Busy day, and so although there are things to say and stories to share, today, as they say, I got nuthin’. But since I have written before of Shirley Jackson, and since so many high school students find their way here looking for essay content, I thought I would give you this — a few minutes of Act 1 of The Haunting, the 1963 Robert Wise movie based on The Haunting of Hill House.
This clip begins about 8 or 9 minutes into the movie, after Eleanor (Nell) has been invited to come to Hill House to participate in a paranormal study.
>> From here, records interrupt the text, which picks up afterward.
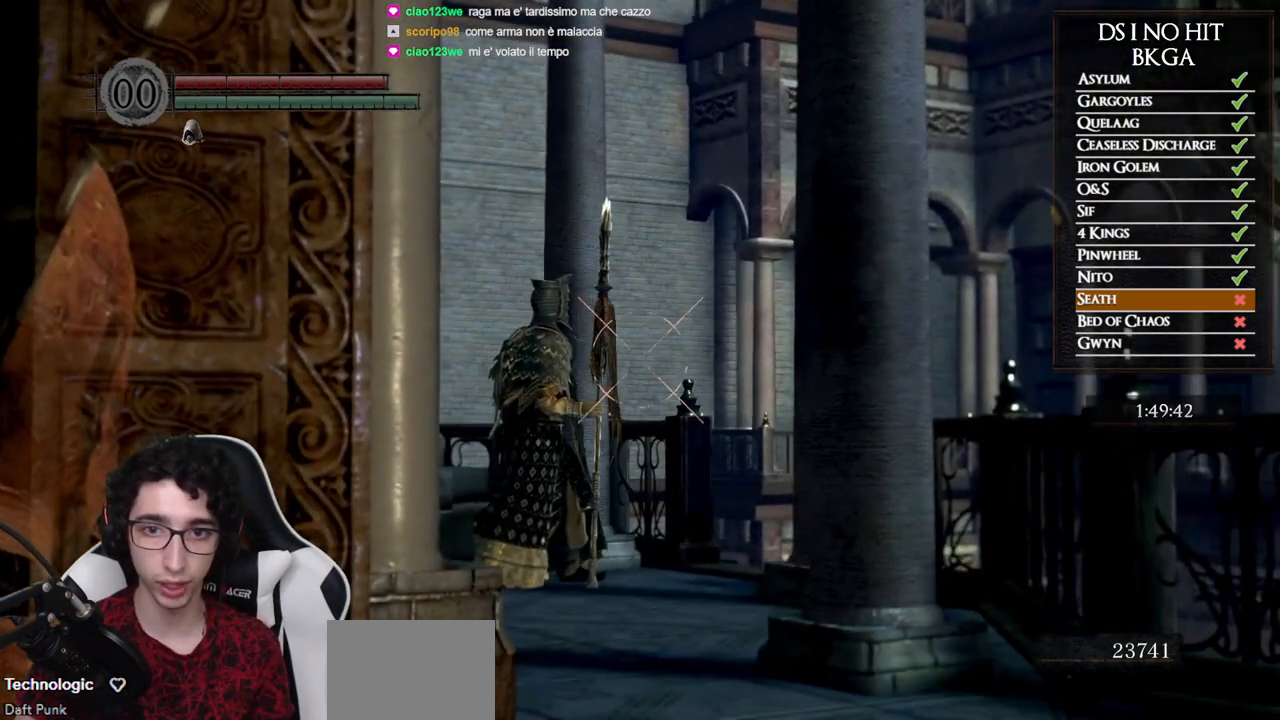
{"buttons": [], "left_stick": "center", "right_stick": "down-right", "events": [[17, "DPAD_UP", "down"], [267, "DPAD_UP", "up"]]}
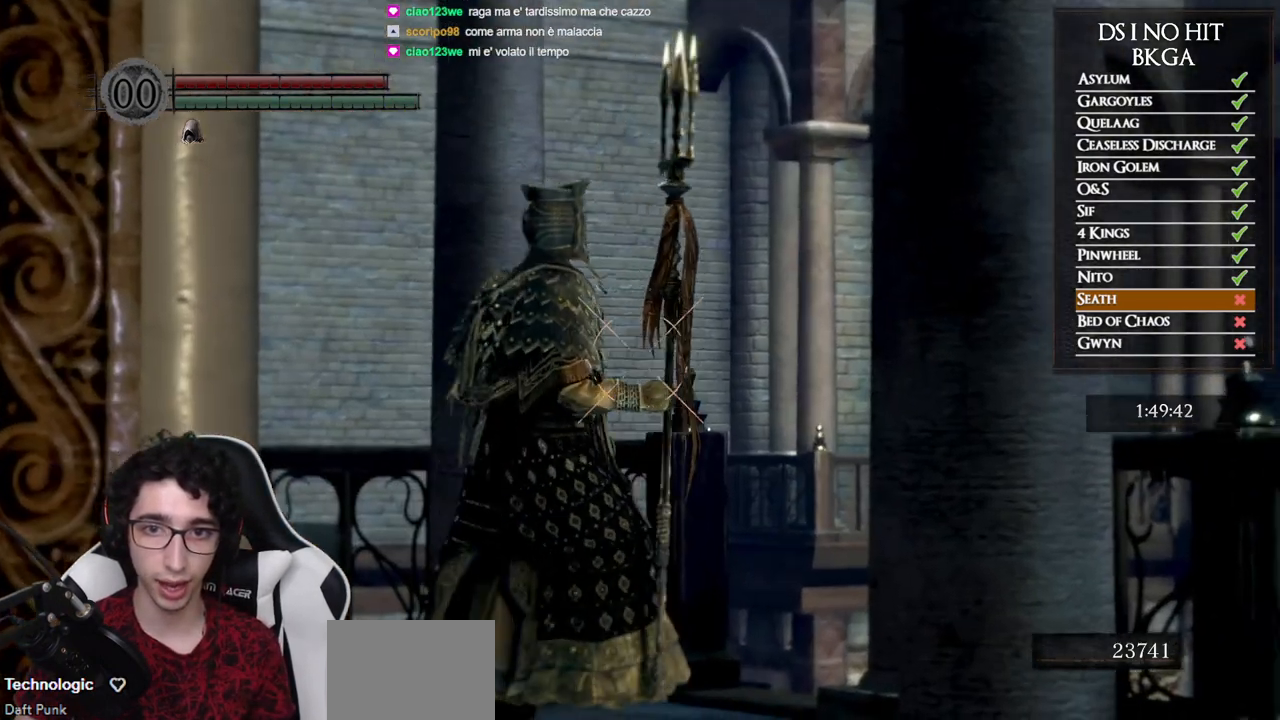
{"buttons": [], "left_stick": "center", "right_stick": "down-right", "events": []}
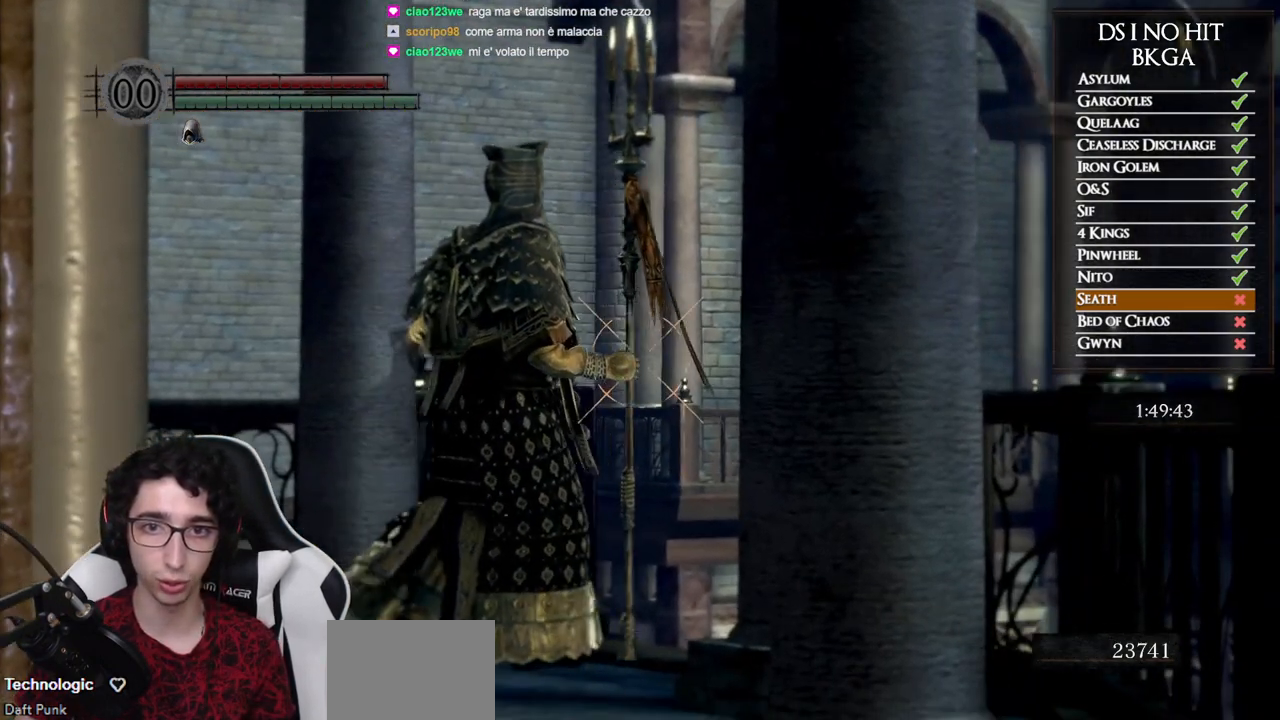
{"buttons": [], "left_stick": "center", "right_stick": "down-right", "events": []}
The book, and this movie, have long fascinated me. Eleanor’s overwhelming need to escape is so finely balanced against her clear instinct for good and evil, for what is good or not good for her. And yet, knowing that Hill House is not good for her, she enters into it with only minimal hesitation, with a subterranean lightness of being. There’s a sense of power and freedom in crossing the line of no return… and of course that’s where the horror always comes from, the final realization that what we thought was freedom was just a better trap. It’s subtle and brilliant stuff, both in prose and in film.
Ooo–that was such a brilliant movie. It has the distinction of being the only “scary” movie I ever found actually *scary.* Haunting in every sense, it was.
I love her sense of what is haunting. In this story especially the physical world is just a little bit askew, the ground a little unsteady under our feet. The “soul” is what is haunted, by wishes and fears seen just out of the corner of the eye. I even shivered when I wrote this, and it’s been 45 years since I saw the movie the first time. No one there is homeless as Nell is. That’s why Hill House gets her, because she so much wants a home.
Phoenix, it’s always scared me too — still does, even though I know it well.
Barbara, wow — what a cool way to put it. You’re right, no one is as homeless as Nell. Thanks for giving me a new layer to think about.